At present, cognitive dysfunctions are reported as one of the most dangerous consequences of Covid-19 infection in post-covid states (patients may suffer from symptoms of anxiety and impaired cognitive functions57,58). Patients’ EEG scans show a range of abnormalities in brain activity, including some rhythmic patterns and epileptic-like spikes in activity73. Therefore, we hope that our developed model and the results obtained can clarify the processes occurring in the body after Covid-19 infection.

Conclusion

We constructed spiking neuron network that communicates with astrocytes. For a certain choice of model parameters, the network demonstrated signals in the form of robust quasi-synchronous population bursts, which we treated as the basic or normal state of the network. The model takes into account astrocyte activation depending on the integrative level of neuronal firing and the astrocyte-to-neuron feedback that is based on the released gliotransmitter (glutamate), which facilitates group firing of neurons within the astrocyte territory. Following experimental facts, we assumed that infected astrocytes (in particular, infected by Covid-19) suffer from decreased gliotransmitter release. We accounted this fact by incorporating feedback that depends on the viral load.
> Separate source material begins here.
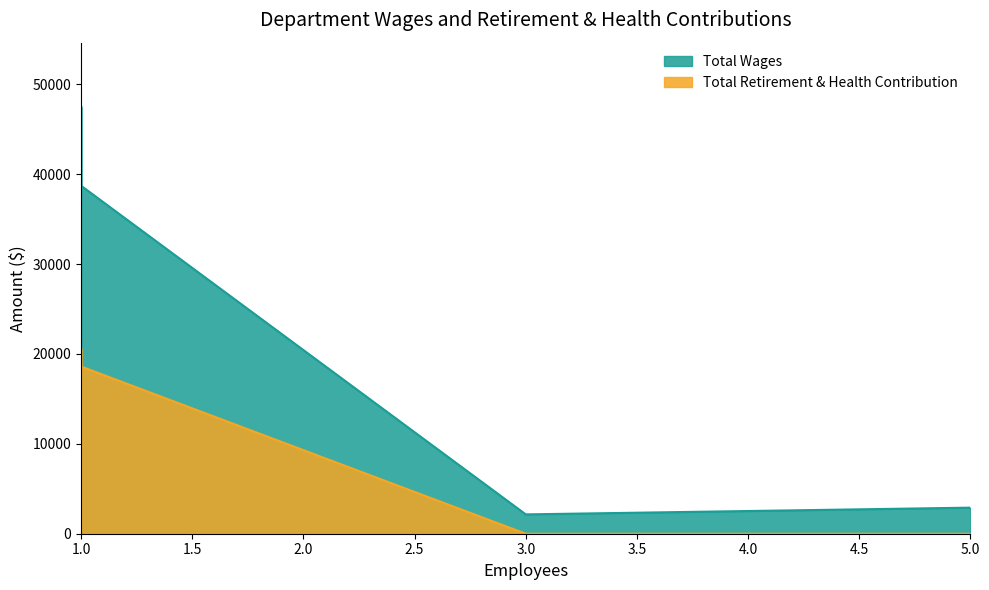

Is the value of Total Retirement & Health Contribution at 1.0 greater than the value of Total Wages at 1.0?

No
Next, the model predicted qualitative changes in neuronal network firing depending on the strength of the feedback. We found that network coherence, such as the level of synchronization in population bursts, significantly suffered from virus infection. Interestingly, intervals of pathological signalling, such as asynchronous firing, alternated with stages of self-recovered “normal” population burst dynamics. Furthermore, there was direct correlation between the level of viral load and the durations of pathological signaling intervals.